Jean Vauthier est un poète de la scène. Auteur d'une
oeuvre ardente, toute pétrie de sueur et de sang battant, il
jette sur le plateau des âmes incandescentes. En musicien
du théâtre, il fait vibrer les corps et les voix, toujours en
démesure.
À l'heure de son centenaire, Vauthier mérite d'être redécouvert.
Avec Beckett, Genet, Ionesco, Schéhadé ou encore
Audiberti, l'auteur de Capitaine Bada et du Sang appartient
à la génération des dramaturges du Théâtre Nouveau
qui a émergé sur les scènes parisiennes après la Seconde
Guerre mondiale.

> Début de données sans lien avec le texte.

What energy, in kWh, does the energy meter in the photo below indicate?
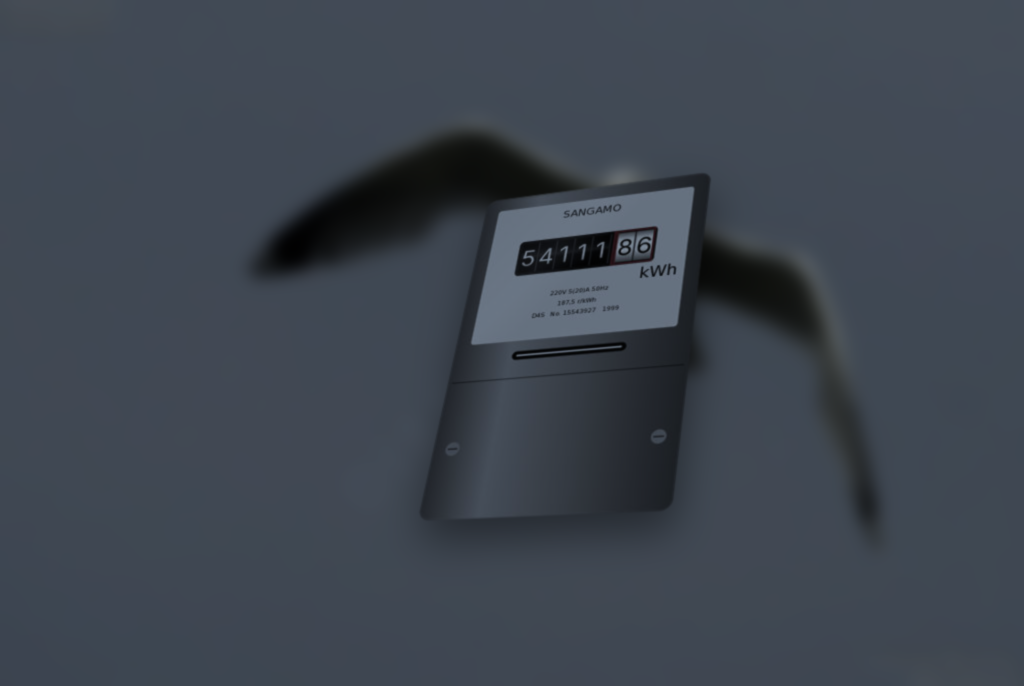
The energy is 54111.86 kWh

Commencée en 1951, sa riche carrière
théâtrale le voit collaborer avec certains des plus grands de
son époque, débutants prometteurs ou valeurs reconnues
- Gérard Philipe, Jean-Louis Barrault, Marcel Maréchal,
Jorge Lavelli, Claude Régy, Patrice Chéreau.
Son oeuvre est d'une incontestable originalité. Auteur
classé dans l'avant-garde, mais qui déclare ignorer tant
Beckett que Ionesco, à l'écart de la vogue brechtienne,
amoureux du verbe poétique à l'heure de la tragédie du
langage, novateur peu préoccupé d'innovation, Vauthier
n'a voulu être que Vauthier. À travers les empêchements de
tous ordres, il a su construire une oeuvre forte et sans équivalent,
s'attachant à ne suivre qu'un seul fil, celui que
Schéhadé, cousin lointain, nomme «le fil d'or de la poésie»
- mais d'une poésie profondément dramatique.
«Vouloir être de son temps, c'est déjà être dépassé»,
disait Ionesco. L'auteur de Capitaine Bada n'a assurément
pas voulu être de son temps. Si Ionesco dit vrai, Vauthier a
sans doute ses chances, pour aujourd'hui ou pour demain.